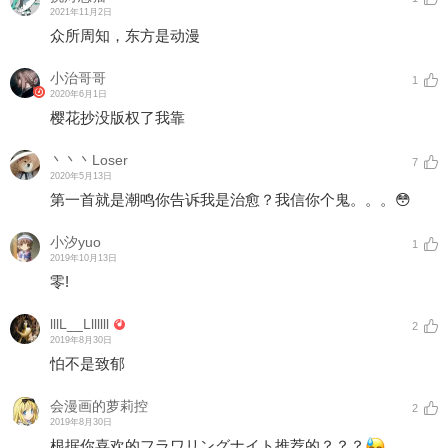
2021年11月2日
众所周知，东方是动漫
小治哥哥
1
2020年6月1日
樱花抄没版权了我靠
丶丶丶Loser
7
2020年5月13日
第一首就是潮鸣你告诉我是治愈？我信你个鬼。。。😳
小汐yuo
1
2019年10月13日
零!
lllL__Lllllll
2
2019年8月30日
怕不是致郁
会漫画的萝莉控
2
2019年8月30日
根据你喜欢的フラワリングナイト推荐的？？？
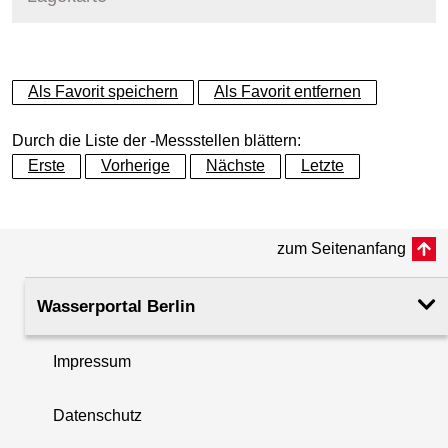
+
Als Favorit speichern
Als Favorit entfernen
−
Durch die Liste der -Messstellen blättern:
Erste
Vorherige
Nächste
Letzte
zum Seitenanfang
Wasserportal Berlin
Impressum
Datenschutz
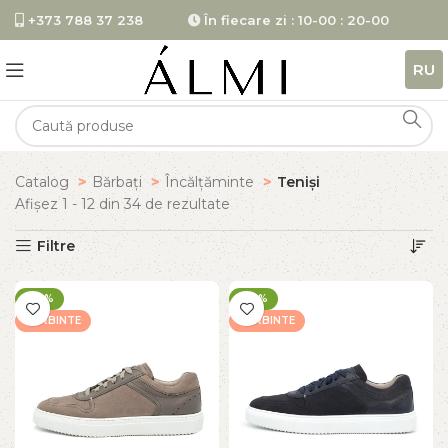
+373 788 37 238
În fiecare zi : 10-00 : 20-00
RU
Catalog
Bărbați
Încălțăminte
Teniși
Afișez 1 - 12 din 34 de rezultate
Filtre
-60%
-60%
FIERBINTE
FIERBINTE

* * * * *

**WORK INSTRUCTION**
Which lines above hold the string "Favorit"? Please copy all of them.

**RESPONSE TO THE EXERCISE**
Als Favorit speichern
Als Favorit entfernen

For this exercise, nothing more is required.